Instant Message Security


Instant messaging is an increasingly popular method for communicating over the Internet. Because of this almost immediate two-way communication, many users feel that the use of instant messaging in the workplace leads to better communication and, therefore, to higher productivity. As a result, IM is increasing the recognition in both professional and personal applications. However, as with most things Internet based, the increasing use of instant messaging has led to an associated increase in the number of security risks. IM networks are an increasingly common channel for the spread of malware such as viruses, worms and spyware. IM and spyware applications are both network-enabled applications that operate outside the control of the corporate IT department. This highlights the dilemma facing both IT staff and security vendors.

What makes Instant Messaging different from a security prospective is that it is astonishingly faster than email and can be easier to fall for. The reasoning is that most Trojans and worms are spread through buddy lists, and since people tend to trust their friends and coworkers, they inevitably fall victim. Thus as more users get infected, it spreads even quicker, and because of six degrees of separation, essentially every person will be hit at some point in time.

How IM Viruses Work


Like traditional e-mail viruses, IM-borne viruses appear as messages sent from someone you know, inviting you to click an attached file or a Web link for a self-proclaimed sexy photo or awesome information. And like e-mail viruses, IM-borne viruses steal your IM contact lists (to send itself to other hopeless IMers) and require you to open the file or visit an infected Web page in order to become infected. But unlike e-mail viruses, which can be stopped in masses at the corporate mail server, IM-borne viruses hit randomly and sometimes with blinding speed.

external image 050307_messenger_hmed_5p.hmedium.jpg

Main Security Risks


According to the research firm Gartner, 90% of people with business email accounts will also have IM accounts by 2010, despite 70% of IT executives claiming to have banned IM programs from their networks. It is clear that regardless of whether IM programs are authorized or not, IM security is becoming a large factor in the overall security of a network. The following list demonstrates many common security risks that are being exploited via the use of IMs:
  • Spyware, Trojans, Viruses, and Worms
  • File Transfer Attacks
  • Spam over IM (SPIM)
  • Identity Theft
  • Client Vulnerabilities
  • HTTP Tunneling and Port Crawling
  • Confidential Information Leaks

Types of Viruses


The number of instant messaging worms is rising steadily. This is made clear when one considers the list of recent IM worms:


What is being done?


Talks of a unified messaging system is in the works where all virtual communication is controlled at once and made easier to manage. Strict policies are being set for businesses where all chats are logged and certain situations there are "Chinese walls" that only allow you to talk to certain other groups.
Multiple IM defender programs are springing up in order to help businesses and casual users.

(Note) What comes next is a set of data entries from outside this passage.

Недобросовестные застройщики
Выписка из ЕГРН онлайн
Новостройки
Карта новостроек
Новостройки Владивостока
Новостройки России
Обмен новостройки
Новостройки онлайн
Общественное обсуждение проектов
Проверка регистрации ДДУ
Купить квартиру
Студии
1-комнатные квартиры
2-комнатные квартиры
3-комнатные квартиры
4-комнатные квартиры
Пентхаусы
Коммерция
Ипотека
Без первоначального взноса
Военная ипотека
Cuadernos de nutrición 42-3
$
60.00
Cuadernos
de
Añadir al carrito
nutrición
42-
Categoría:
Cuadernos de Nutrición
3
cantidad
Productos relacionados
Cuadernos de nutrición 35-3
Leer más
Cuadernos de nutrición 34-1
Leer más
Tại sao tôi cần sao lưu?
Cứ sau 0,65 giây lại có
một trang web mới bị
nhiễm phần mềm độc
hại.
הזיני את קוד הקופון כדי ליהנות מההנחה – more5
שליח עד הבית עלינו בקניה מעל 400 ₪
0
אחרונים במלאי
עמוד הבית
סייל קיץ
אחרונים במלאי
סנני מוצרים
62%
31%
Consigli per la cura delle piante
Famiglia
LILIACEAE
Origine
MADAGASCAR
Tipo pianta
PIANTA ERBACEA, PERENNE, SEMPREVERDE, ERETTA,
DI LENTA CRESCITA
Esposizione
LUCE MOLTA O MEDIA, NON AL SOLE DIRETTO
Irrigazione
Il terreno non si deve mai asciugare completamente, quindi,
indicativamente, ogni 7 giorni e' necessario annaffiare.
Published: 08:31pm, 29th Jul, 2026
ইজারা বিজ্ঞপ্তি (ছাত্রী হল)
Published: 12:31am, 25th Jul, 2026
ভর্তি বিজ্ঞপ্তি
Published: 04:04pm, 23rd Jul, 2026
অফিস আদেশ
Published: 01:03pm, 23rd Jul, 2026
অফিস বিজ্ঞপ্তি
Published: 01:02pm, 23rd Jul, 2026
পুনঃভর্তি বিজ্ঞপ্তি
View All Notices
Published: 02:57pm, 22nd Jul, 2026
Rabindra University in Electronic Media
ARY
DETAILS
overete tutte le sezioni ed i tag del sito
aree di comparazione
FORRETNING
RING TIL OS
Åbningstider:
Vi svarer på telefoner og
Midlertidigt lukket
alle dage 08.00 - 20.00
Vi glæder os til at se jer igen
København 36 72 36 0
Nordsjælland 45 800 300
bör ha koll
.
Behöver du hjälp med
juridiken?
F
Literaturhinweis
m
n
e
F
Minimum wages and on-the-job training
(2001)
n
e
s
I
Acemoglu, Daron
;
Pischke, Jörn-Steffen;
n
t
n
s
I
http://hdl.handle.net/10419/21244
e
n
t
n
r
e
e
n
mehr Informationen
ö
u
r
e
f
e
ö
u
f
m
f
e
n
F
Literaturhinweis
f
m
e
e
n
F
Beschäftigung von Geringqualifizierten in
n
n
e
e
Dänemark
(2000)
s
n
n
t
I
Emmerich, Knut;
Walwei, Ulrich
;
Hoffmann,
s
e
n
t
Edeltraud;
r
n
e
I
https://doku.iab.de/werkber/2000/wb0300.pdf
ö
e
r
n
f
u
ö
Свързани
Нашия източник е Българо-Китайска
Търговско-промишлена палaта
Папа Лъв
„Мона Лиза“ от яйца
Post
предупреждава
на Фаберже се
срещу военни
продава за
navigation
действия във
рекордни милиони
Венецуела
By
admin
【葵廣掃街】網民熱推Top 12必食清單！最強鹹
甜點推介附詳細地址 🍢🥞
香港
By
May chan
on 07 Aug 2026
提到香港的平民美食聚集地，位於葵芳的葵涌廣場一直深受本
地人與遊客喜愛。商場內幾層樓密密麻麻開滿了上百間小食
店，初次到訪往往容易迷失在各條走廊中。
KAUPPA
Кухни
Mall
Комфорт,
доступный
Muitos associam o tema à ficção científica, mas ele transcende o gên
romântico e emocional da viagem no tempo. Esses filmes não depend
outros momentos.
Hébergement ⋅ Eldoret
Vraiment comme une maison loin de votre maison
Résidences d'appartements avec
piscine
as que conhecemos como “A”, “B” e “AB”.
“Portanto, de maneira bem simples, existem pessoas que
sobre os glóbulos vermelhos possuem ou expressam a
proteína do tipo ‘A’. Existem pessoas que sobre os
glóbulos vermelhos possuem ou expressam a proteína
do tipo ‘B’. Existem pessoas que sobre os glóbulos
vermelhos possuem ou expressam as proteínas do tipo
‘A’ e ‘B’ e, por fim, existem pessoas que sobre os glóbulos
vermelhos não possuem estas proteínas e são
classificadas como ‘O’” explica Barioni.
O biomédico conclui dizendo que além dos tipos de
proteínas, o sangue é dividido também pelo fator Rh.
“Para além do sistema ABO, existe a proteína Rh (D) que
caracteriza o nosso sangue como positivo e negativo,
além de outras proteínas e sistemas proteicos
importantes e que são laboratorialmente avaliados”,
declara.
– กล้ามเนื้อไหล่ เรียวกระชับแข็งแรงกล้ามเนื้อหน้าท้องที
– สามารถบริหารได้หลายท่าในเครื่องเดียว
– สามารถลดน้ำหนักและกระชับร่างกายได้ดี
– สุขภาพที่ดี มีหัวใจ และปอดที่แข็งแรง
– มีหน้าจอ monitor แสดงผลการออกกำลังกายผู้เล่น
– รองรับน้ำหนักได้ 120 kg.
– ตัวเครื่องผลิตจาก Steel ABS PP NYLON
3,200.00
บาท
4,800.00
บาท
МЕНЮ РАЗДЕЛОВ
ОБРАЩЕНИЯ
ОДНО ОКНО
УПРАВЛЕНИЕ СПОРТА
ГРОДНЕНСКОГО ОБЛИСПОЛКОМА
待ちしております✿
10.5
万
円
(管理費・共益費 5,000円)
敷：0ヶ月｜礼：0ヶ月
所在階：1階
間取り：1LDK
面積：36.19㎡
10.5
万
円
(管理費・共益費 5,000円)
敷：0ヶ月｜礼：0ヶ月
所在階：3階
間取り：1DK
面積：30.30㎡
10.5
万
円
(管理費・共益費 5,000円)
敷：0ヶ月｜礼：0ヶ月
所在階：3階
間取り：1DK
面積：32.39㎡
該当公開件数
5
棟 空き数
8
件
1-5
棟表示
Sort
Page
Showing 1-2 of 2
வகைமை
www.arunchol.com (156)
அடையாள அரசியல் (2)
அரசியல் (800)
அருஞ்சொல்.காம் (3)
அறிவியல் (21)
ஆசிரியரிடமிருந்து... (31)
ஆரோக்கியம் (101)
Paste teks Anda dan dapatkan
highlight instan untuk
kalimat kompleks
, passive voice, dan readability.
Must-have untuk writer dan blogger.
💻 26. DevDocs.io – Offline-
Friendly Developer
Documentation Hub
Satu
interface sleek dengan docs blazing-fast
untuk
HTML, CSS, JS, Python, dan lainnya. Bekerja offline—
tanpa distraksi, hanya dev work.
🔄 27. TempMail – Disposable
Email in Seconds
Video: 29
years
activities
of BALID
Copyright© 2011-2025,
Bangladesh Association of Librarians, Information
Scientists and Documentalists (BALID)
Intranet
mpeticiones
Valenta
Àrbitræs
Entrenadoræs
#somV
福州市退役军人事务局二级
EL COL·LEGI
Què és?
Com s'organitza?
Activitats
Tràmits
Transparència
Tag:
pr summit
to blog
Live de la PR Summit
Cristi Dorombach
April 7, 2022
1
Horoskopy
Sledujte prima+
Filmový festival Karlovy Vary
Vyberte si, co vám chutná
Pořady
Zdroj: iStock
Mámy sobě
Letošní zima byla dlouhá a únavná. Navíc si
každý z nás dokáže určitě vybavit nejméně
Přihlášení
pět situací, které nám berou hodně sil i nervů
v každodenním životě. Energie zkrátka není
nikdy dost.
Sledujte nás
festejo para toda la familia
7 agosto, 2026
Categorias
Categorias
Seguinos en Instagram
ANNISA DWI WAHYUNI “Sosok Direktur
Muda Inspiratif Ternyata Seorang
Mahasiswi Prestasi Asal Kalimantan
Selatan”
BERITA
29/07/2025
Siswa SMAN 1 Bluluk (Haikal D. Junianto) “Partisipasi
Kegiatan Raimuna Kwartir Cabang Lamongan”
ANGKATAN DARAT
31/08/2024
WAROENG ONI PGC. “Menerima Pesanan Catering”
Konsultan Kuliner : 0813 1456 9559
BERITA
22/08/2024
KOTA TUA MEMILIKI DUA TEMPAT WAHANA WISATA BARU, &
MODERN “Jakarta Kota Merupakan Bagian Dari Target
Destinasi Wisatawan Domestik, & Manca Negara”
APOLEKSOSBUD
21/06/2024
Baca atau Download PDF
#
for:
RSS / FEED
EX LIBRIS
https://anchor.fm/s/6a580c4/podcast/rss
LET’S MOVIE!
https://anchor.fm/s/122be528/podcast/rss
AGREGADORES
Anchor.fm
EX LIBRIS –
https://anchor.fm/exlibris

Akonix was the first company to provide a product that offers IM security and archiving with its L7 Enterprise software in 2002. Although there are now many other companies to provide such software, most of them are very similar with regards to the way they operate and handle instant messages. The L7 Enterprise software does more than just block IM attacks; it is a full suite of services that logs instant message conversations (as required by law for businesses), prevents unauthorized use of IM programs, limits IM applications and features, and defends against SPIM and other unwanted instant messages. It also supports all major public IM programs, is tamper-proof, and is transparent to the end user.

IM Defenders


PPM_IM-082806.jpg

Conclusion


Because hackers generally target specific computer systems, they aren’t the biggest threat for any instant messaging network as a whole. On the other hand, worms are non-discriminate and target all computer systems of a particular network. As a result, they appear to pose the biggest threat for the future. There have been worms that use security exploits and become widespread in a very short amount of time. Code Red and Nimda are examples of worms that used security exploits to spread themselves quickly.

The number of worms for instant messaging is increasing each month, and looking at the success of some of these worms, clearly instant messaging is an up and coming platform for malicious threats. Furthermore, there are many exploits available for the various clients. As a result, security professionals and end users alike need to be aware of the security issues involved with instant messaging. As with any Internet-based technology, the best way to make ensure the security of instant messaging services is to educate users of the risks involved and the means of justifying those risks, preferably before a serious incident occurs.